I couldn’t help but question myself. Did I have a part to play in this? I thought I maybe could call a wild care facility, but having volunteered at one I was certain that would only end this bird’s life in some sad form of euthanasia. You can’t rebuild a beak. Maybe I had hit the bird with my board, but I hadn’t felt anything. Though I worried.

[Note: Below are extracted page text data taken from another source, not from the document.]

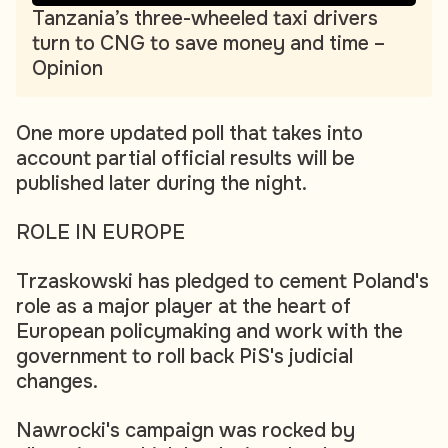
Tanzania’s three-wheeled taxi drivers
turn to CNG to save money and time –
Opinion
One more updated poll that takes into
account partial official results will be
published later during the night.
ROLE IN EUROPE
Trzaskowski has pledged to cement Poland's
role as a major player at the heart of
European policymaking and work with the
government to roll back PiS's judicial
changes.
Nawrocki's campaign was rocked by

I got out of the water, just to think on the bird, wish it well in its next days, then headed back into the water, the grebe never quite leaving me. As I sat again in the break, I said aloud a little prayer for the grebe. I just didn’t want it to suffer, at least for not so long. We humans break so many things, and though it’s such little act to pray, but in some moments that’s all we can do. And I prayed for its smooth passing. I watched a wave approach me as I prayed in the water. As I turned to catch the wave, I said I love you to the grebe, and slipped into a small corner, the wave nearly taking me to shore.Â
I could’ve read that moment as just me baring witness to a small tragedy, one of the billions of tragedies that occur everyday. But instead I was trapped, and maybe still am trapped, by the fear that maybe there was something I did, or could have done. But maybe I’m reading the story wrong. My ego is maybe too big in this moment. Who am I to have so much power that I could change the trajectory of the only fact I know: that the grebe lost its beak? After all, like the grebe, I am only alive, trying to stay that way as long as I can.